**READING PASSAGE**
--------------------------------------------------
This widget accepts a long list of names in Farsi. It currently contains the names of all Iranian villages (about 48.200 names), but you can import any other list you like as long as it includes a column named **'name'**.
The widget will then convert the names to phonetics and suggest 10 names with phonetic similarities to the name you entered.

In [34]:
# What name do you like? Say it preferably in Farsi, but English also works
# Here is some Farsi name examples (زاو، اوریم، نیما، اسنپ)

my_word = input("What is your favorit name in Farsi: ")

What is your favorit name in Farsi: اسنپ


## **Codes**

### **required Libraries**

In [35]:
import pandas as pd
import regex as re
import gdown
import pandas as pd

### **Name Source on Google Drive**

In [36]:
# Define the Google Drive file ID
file_id = "1diRpnHII0HCeemkZhdXxQTG94JvM54_g"
download_url = f"https://drive.google.com/uc?export=download&id={file_id}"
output_file = "data.xlsx"

# Download the file
gdown.download(download_url, output_file, quiet=False)

# Load the file into a DataFrame
df = pd.read_excel(output_file)

# Display the first few rows
df.head()

Downloading...
From: https://drive.google.com/uc?export=download&id=1diRpnHII0HCeemkZhdXxQTG94JvM54_g
To: /content/data.xlsx
100%|██████████| 1.12M/1.12M [00:00<00:00, 81.9MB/s]


Unnamed: 0,provinces,cities,villages_names,names
0,رده:روستاهای استان آذربایجان شرقی,رده:روستاهای شهرستان آذرشهر,آخی‌جهان,آخی‌جهان
1,رده:روستاهای استان آذربایجان شرقی,رده:روستاهای شهرستان آذرشهر,الوانق,الوانق
2,رده:روستاهای استان آذربایجان شرقی,رده:روستاهای شهرستان آذرشهر,امیردیزج,امیردیزج
3,رده:روستاهای استان آذربایجان شرقی,رده:روستاهای شهرستان آذرشهر,پیرچوپان,پیرچوپان
4,رده:روستاهای استان آذربایجان شرقی,رده:روستاهای شهرستان آذرشهر,تیرامین (آذرشهر),تیرامین


### **Functions**

In [37]:
# Converting names to phonetics
def NameVectorizer (name):
    phonetics = [
        [r'\s', ' '], ['‌', ' '],
        [r'(^|\s)ا', 'æ'], ['ا', 'ɑ'], ['آ', 'ʔɑ'],
        ['ء', 'ʔ'], ['ع', 'ʔ'], ['أ', 'ʔ'], ['ؤ', 'ʔ'], ['ئ', 'ʔ'],
        ['ب', 'b'],
        ['پ', 'p'],
        ['ت', 't'], ['ط', 't'],
        ['ث', 's'], ['س', 's'], ['ص', 's'],
        ['ج', 'ʤ'],
        ['چ', 'ʧ'],
        ['ه', 'h'], ['ح', 'h'],
        ['خ', 'χ'],
        ['د', 'd'],
        ['ذ', 'z'], ['ز', 'z'], ['ض', 'z'], ['ظ', 'z'],
        ['ر', 'r'],
        ['ژ', 'ʒ'],
        ['ش', 'ʃ'],
        ['غ', 'ʁ'], ['ق', 'ʁ'],
        ['ف', 'f'],
        ['ک', 'k'],
        ['گ', 'g'],
        ['ل', 'l'],
        ['م', 'm'],
        ['ن', 'n'],
        ['و', 'v'],
        ['ی', 'j'],
    ]

    for item in phonetics:
        vaj, phonem = item
        name = re.sub(vaj, phonem, name)
--------------------------------------------------
**WHAT TO WORK ON**
1) In one to three sentences, explain what the Farsi name widget does once it has converted the names to phonetics.
2) Answer these questions using the Farsi name widget page:
(a) About how many village names does the list currently contain?
(b) Under what file name is the downloaded list saved?
(c) Which phonetic symbol does the function assign to the letter ش?
3) Resume the Farsi name widget page at the point where it stops.
The listing that comes next has no connection to the Farsi name widget page above.

**RECORDED INFORMATION**
--------------------------------------------------
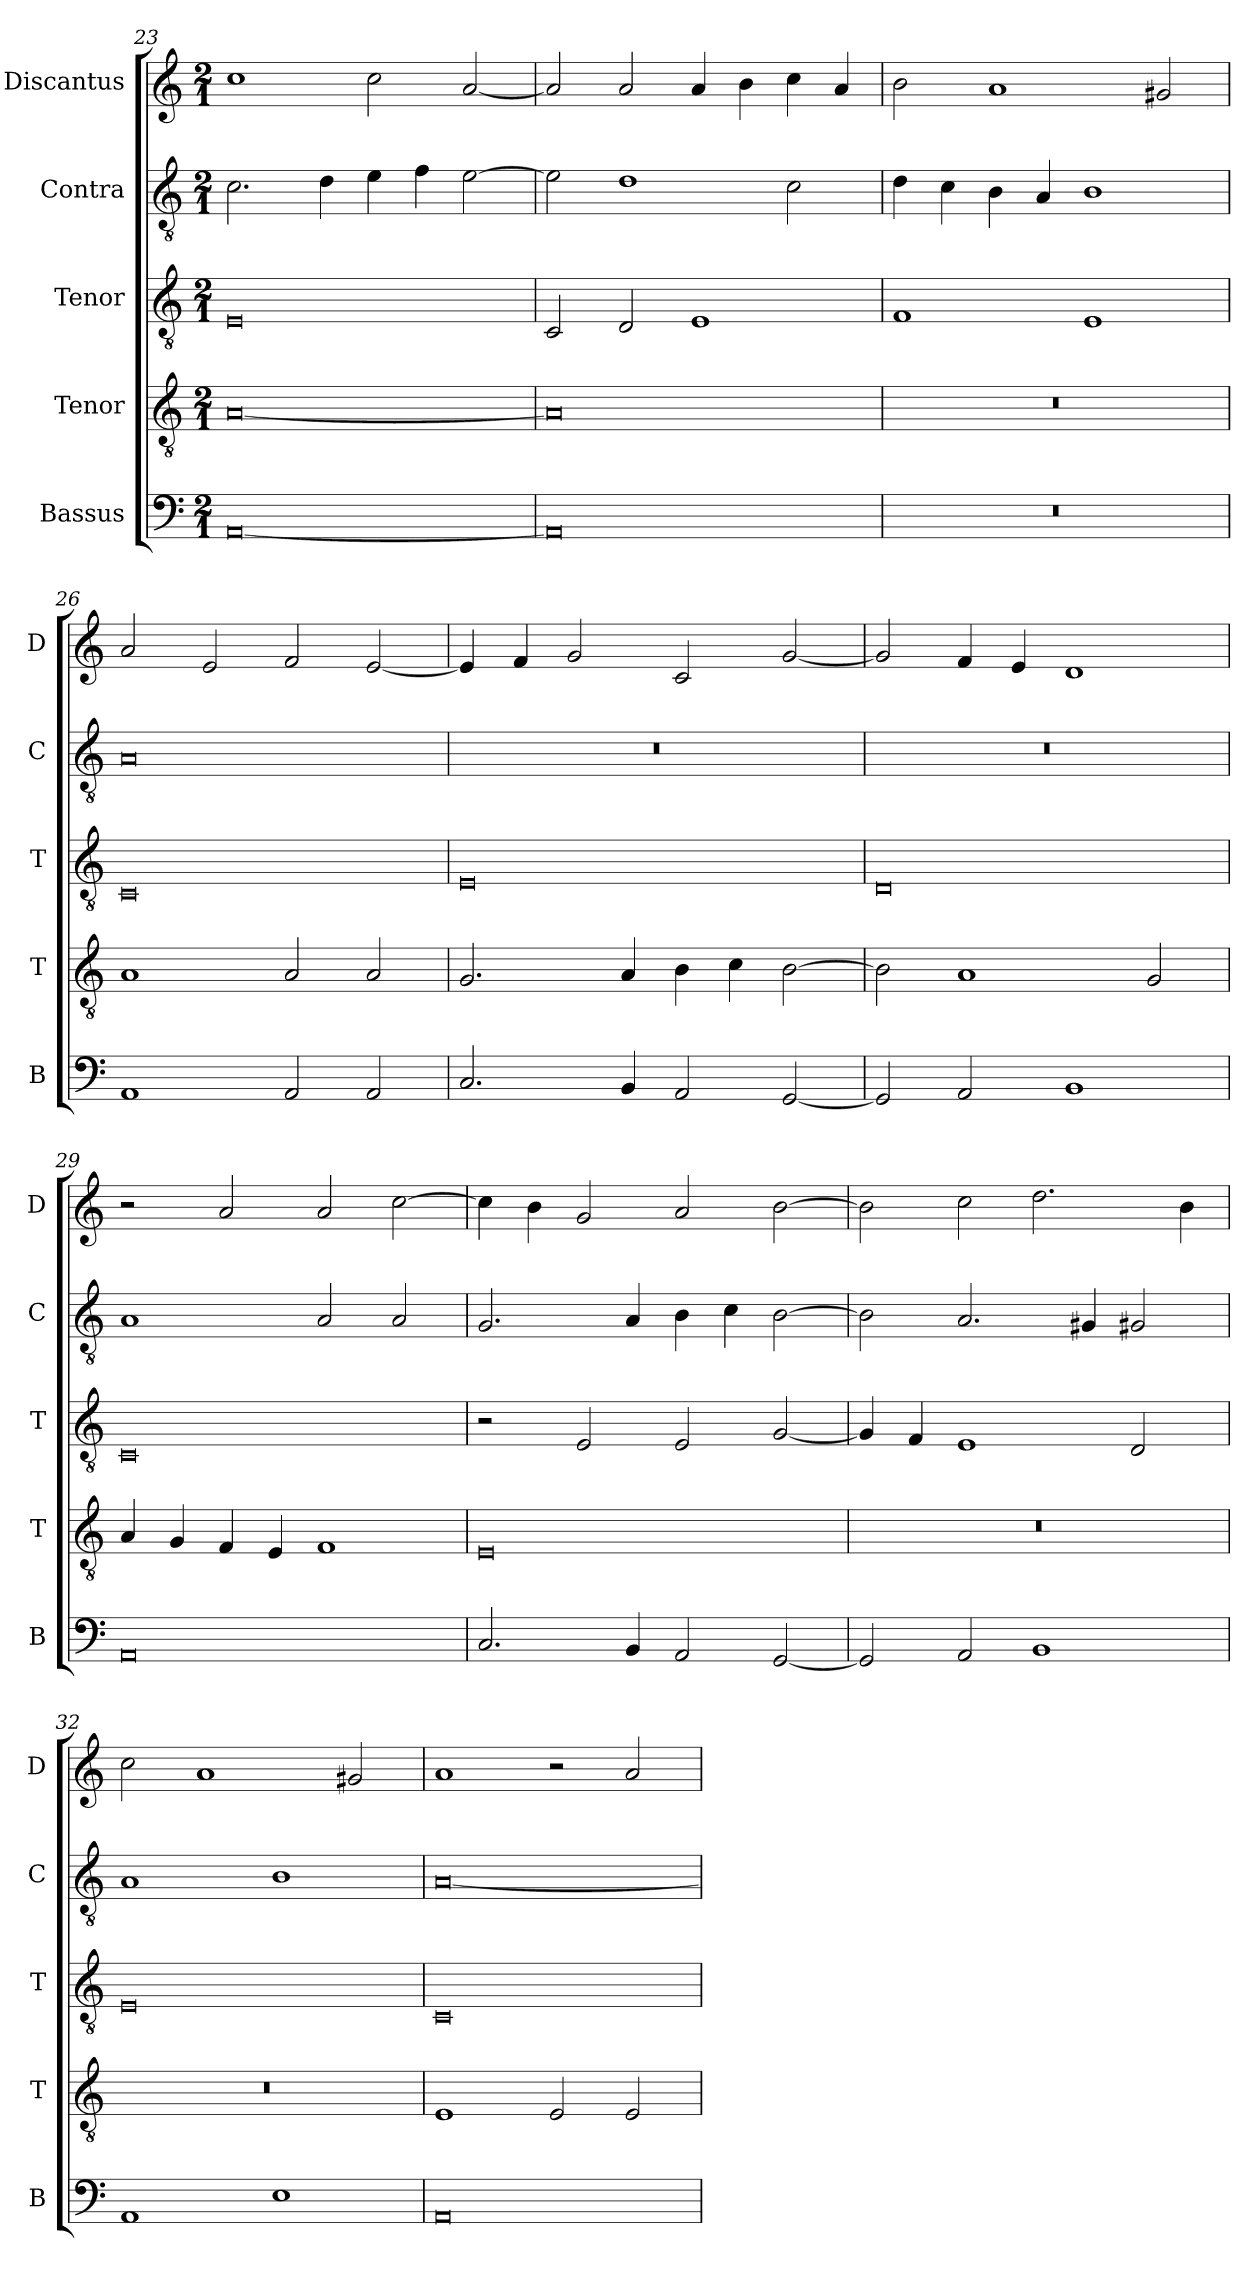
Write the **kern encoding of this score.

**kern	**kern	**kern	**kern	**kern
*part5	*part4	*part3	*part2	*part1
*staff5	*staff4	*staff3	*staff2	*staff1
*I"Bassus	*I"Tenor	*I"Tenor	*I"Contra	*I"Discantus
*I'B	*I'T	*I'T	*I'C	*I'D
*clefF4	*clefGv2	*clefGv2	*clefGv2	*clefG2
*k[]	*k[]	*k[]	*k[]	*k[]
*M2/1	*M2/1	*M2/1	*M2/1	*M2/1
=23	=23	=23	=23	=23
[0AA	[0A	0E	2.c\	1cc
.	.	.	4d\	.
.	.	.	4e\	2cc\
.	.	.	4f\	.
.	.	.	[2e\	[2a/
=24	=24	=24	=24	=24
0AA]	0A]	2C/	2e\]	2a/]
.	.	2D/	1d	2a/
.	.	1E	.	4a/
.	.	.	.	4b\
.	.	.	2c\	4cc\
.	.	.	.	4a/
=25	=25	=25	=25	=25
0r	0r	1F	4d\	2b\
.	.	.	4c\	.
.	.	.	4B\	1a
.	.	.	4A/	.
.	.	1E	1B	.
.	.	.	.	2g#X/
=26	=26	=26	=26	=26
1AA	1A	0C	0A	2a/
.	.	.	.	2e/
2AA/	2A/	.	.	2f/
2AA/	2A/	.	.	[2e/
=27	=27	=27	=27	=27
2.C/	2.G/	0E	0r	4e/]
.	.	.	.	4f/
.	.	.	.	2g/
4BB/	4A/	.	.	.
2AA/	4B\	.	.	2c/
.	4c\	.	.	.
[2GG/	[2B\	.	.	[2g/
=28	=28	=28	=28	=28
2GG/]	2B\]	0D	0r	2g/]
2AA/	1A	.	.	4f/
.	.	.	.	4e/
1BB	.	.	.	1d
.	2G/	.	.	.
=29	=29	=29	=29	=29
0AA	4A/	0C	1A	2r
.	4G/	.	.	.
.	4F/	.	.	2a/
.	4E/	.	.	.
.	1F	.	2A/	2a/
.	.	.	2A/	[2cc\
=30	=30	=30	=30	=30
2.C/	0E	2r	2.G/	4cc\]
.	.	.	.	4b\
.	.	2E/	.	2g/
4BB/	.	.	4A/	.
2AA/	.	2E/	4B\	2a/
.	.	.	4c\	.
[2GG/	.	[2G/	[2B\	[2b\
=31	=31	=31	=31	=31
2GG/]	0r	4G/]	2B\]	2b\]
.	.	4F/	.	.
2AA/	.	1E	2.A/	2cc\
1BB	.	.	.	2.dd\
.	.	.	4G#X/	.
.	.	2D/	2G#X/	.
.	.	.	.	4b\
=32	=32	=32	=32	=32
1AA	0r	0E	1A	2cc\
.	.	.	.	1a
1E	.	.	1B	.
.	.	.	.	2g#X/
=33	=33	=33	=33	=33
0AA	1E	0C	[0A	1a
.	2E/	.	.	2r
.	2E/	.	.	2a/
=	=	=	=	=
*-	*-	*-	*-	*-
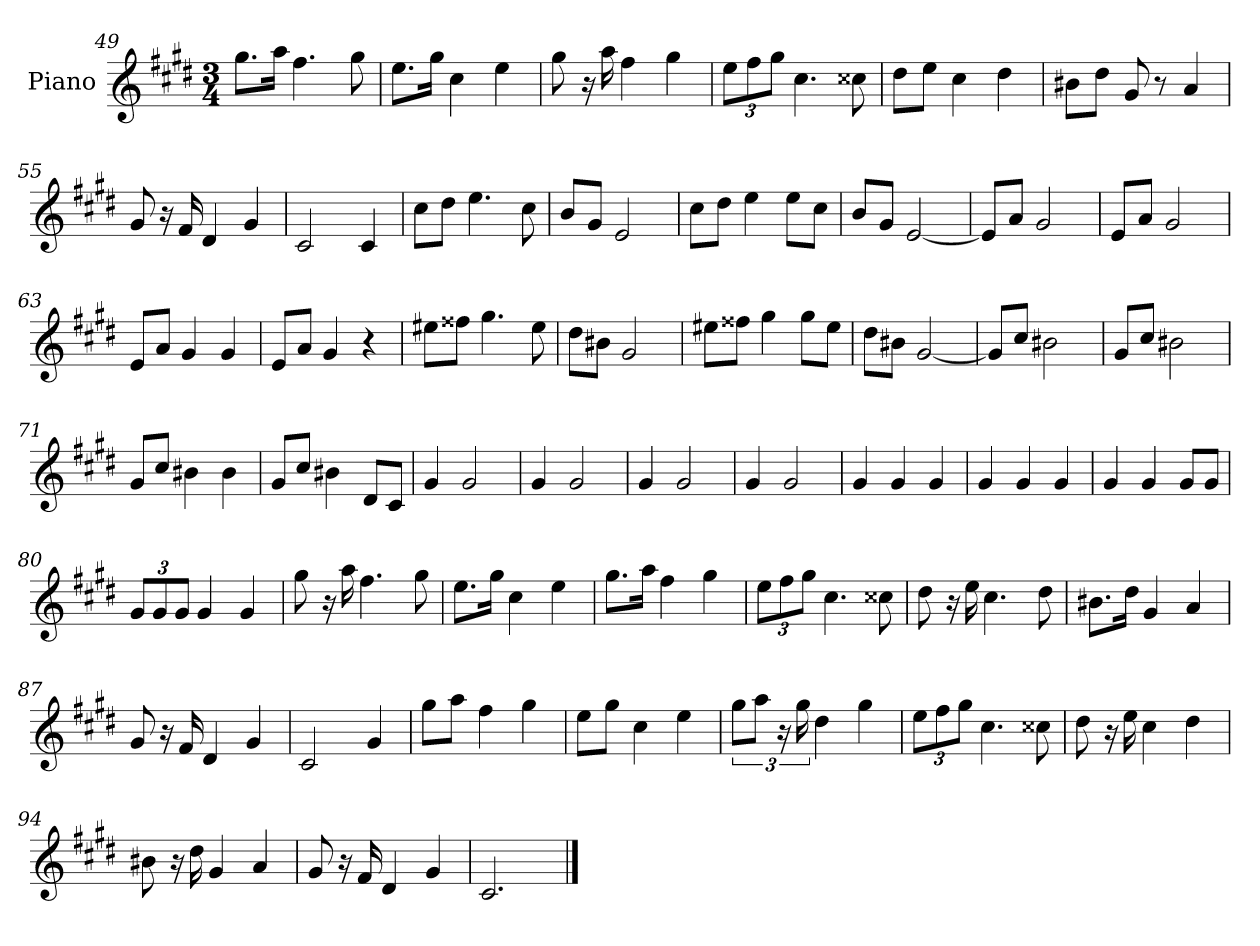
--------------------------------------------------
**PER-TASK ANSWERS**
1) After converting the names to phonetics, the widget suggests 10 names that are phonetically similar to the name you entered.

2)
(a) About 48.200 names.
(b) data.xlsx
(c) ʃ

3)
    return name

In [38]:
# Preparing phonetics
df_new = df[['names']].dropna().drop_duplicates()
df_new['phonetics'] = df_new['names'].apply(NameVectorizer)
df_new.info()

<class 'pandas.core.frame.DataFrame'>
Index: 34828 entries, 0 to 48216
Data columns (total 2 columns):
 #   Column     Non-Null Count  Dtype 
---  ------     --------------  ----- 
 0   names      34828 non-null  object
 1   phonetics  34828 non-null  object
dtypes: object(2)
memory usage: 816.3+ KB


In [39]:
# TF-IDF vectorization
from sklearn.feature_extraction.text import TfidfVectorizer

tfidf = TfidfVectorizer(token_pattern='\w')
tfidf.fit(df_new['phonetics'])
tfidf_matrix = tfidf.transform(df_new['phonetics'])
tfidf_matrix.shape

(34828, 35)

In [40]:
tfidf.get_feature_names_out()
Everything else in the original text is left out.